Le FBBP 01 a rejoint le championnat de France de Ligue 2 l’an dernier, une première historique pour ce club et tout le département de l’Ain. Après avoir largement assuré à tous niveaux durant cette première saison, le club burgien s’apprête à entamer sa deuxième saison en L2. En stage de préparation à Bellecin, nous sommes allés à la rencontre du manager général du club, Vincent Poupon, pour un long échange sur le développement du football professionnel à Bourg-en-Bresse.
MaLigue2 : Après un an en Ligue 2, comment préparez-vous cette deuxième saison dans le monde professionnel ?

* * *

**EXERCICES:**
a) Pour chaque affirmation, dites par oui ou par non si le texte fourni la confirme, et citez les mots du texte qui le montrent. (i) Le FBBP 01 est le premier club de l'Ain à jouer en Ligue 2. (ii) Le club va commencer sa troisième saison en Ligue 2. (iii) Le stage de préparation se déroule à Bourg-en-Bresse.
b) Relevez tous les noms de lieux qui apparaissent dans le texte fourni.

**EXTRAIT DES DONNÉES:**
* * *

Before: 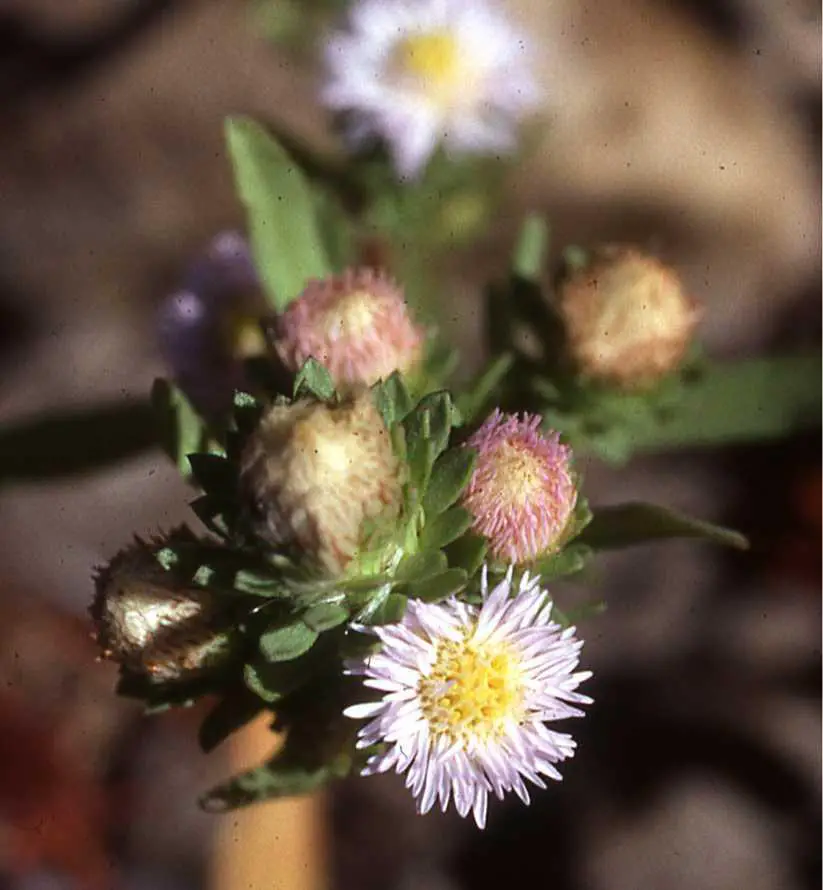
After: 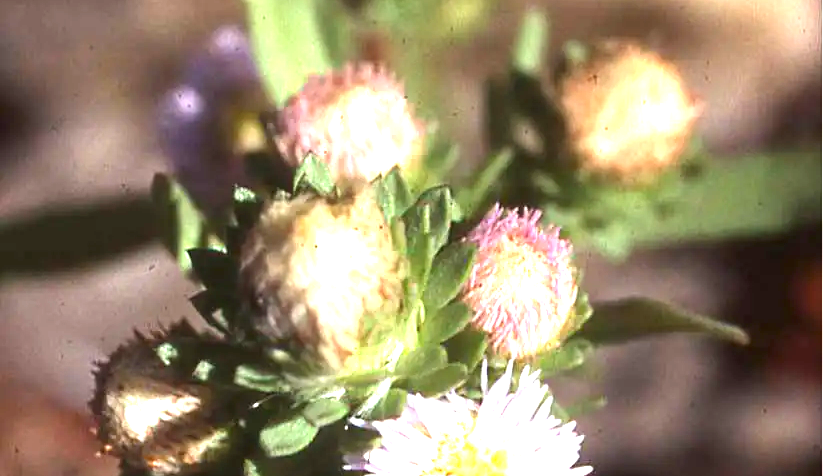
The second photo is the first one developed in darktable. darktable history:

* * *

**RÉPONSES PAR EXERCICE:**
a)
(i) Oui : « une première historique pour ce club et tout le département de l’Ain ».
(ii) Non : « le club burgien s’apprête à entamer sa deuxième saison en L2 ».
(iii) Non : « En stage de préparation à Bellecin ».

b) France, Ain, Bellecin, Bourg-en-Bresse